ICE CREAM OF THE CAUCASUS

FL051: TRAIL MAGIC
April 26, 2021

Black walnut honey ice cream plus black tea ice cream, layered together. For a Caucasian Klondike, sandwich this between rye-raisin cookies.

Goal: experimentation
Serves: a pod of researchers


FOR 1 QUART OF BLACK TEA ICE CREAM

  • 2 cups heavy cream

  • 1 cup whole milk

  • 1/2 cup (100 grams) + 1/4 cup (50 grams) sugar

  • 30 grams loose black tea

  • 3/4 teaspoon kosher salt

  • 6 large egg yolks

FOR 1 QUART OF HONEY-BLACK WALNUT ICE CREAM

  • 2 cups heavy cream

  • 2 cups whole milk

  • 3/4 teaspoon kosher salt

  • 1/2 cup buckwheat honey

  • 6 egg yolks

  • 1/4 cup sugar

  • 1/2 cup toasted black walnuts, chopped

  • optional: 1 tablespoon nocino or amaro

 

For the black tea ice cream

Scald the heavy cream, milk, 1/2 cup of the sugar, the salt, and the tea. Let steep as desired and strain.

Prepare an ice bath.

Whisk the egg yolks with the remaining 1/4 cup of sugar. Temper in the hot cream. Cook until it holds a line.

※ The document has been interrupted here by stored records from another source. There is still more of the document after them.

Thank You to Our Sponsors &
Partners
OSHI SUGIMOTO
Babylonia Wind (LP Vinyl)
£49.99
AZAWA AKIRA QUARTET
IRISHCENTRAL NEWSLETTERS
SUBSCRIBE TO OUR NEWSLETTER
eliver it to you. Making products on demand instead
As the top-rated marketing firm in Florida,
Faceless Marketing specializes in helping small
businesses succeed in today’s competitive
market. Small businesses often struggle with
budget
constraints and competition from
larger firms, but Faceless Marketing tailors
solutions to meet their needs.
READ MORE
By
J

Chill in the ice bath, then overnight in the fridge. Spin.

For the honey-black walnut ice cream

Scald the heavy cream, whole milk, and salt.

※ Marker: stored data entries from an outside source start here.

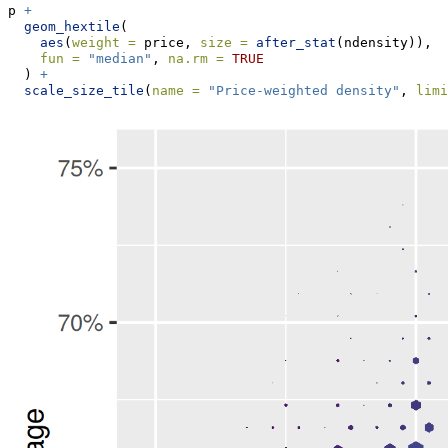
p 
+
geom_hextile
(
aes
(
weight =
 price, 
size =
after_stat
(ndensity)),
fun =
"median"
, 
na.rm =
TRUE
  ) 
+
scale_size_tile
(
name =
"Price-weighted density"
, 
limi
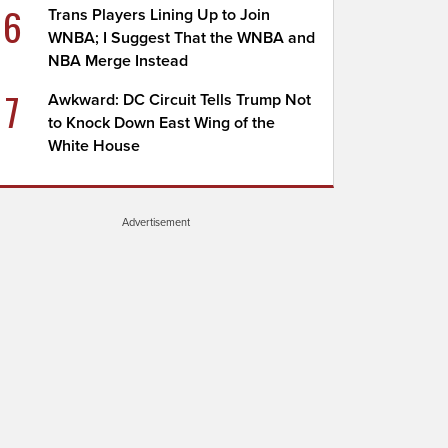
6
Trans Players Lining Up to Join
WNBA; I Suggest That the WNBA and
NBA Merge Instead
7
Awkward: DC Circuit Tells Trump Not
to Knock Down East Wing of the
White House
Advertisement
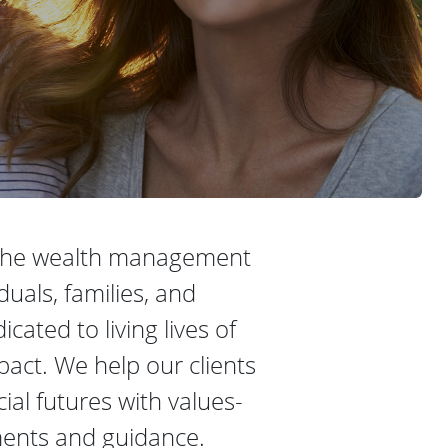
 the wealth management
iduals, families, and
cated to living lives of
ct. We help our clients
cial futures with values-
ments and guidance.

Let cool slightly, then stir in the honey.

Prepare an ice bath.

Whisk the egg yolks and sugar. Temper in the hot cream. Cook until it holds a line. Add the optional nocino or amaro.

Chill in the ice bath, then overnight in the fridge. Spin.

While both ice creams are still soft, spoon alternating layers into a single container, then freeze until solid.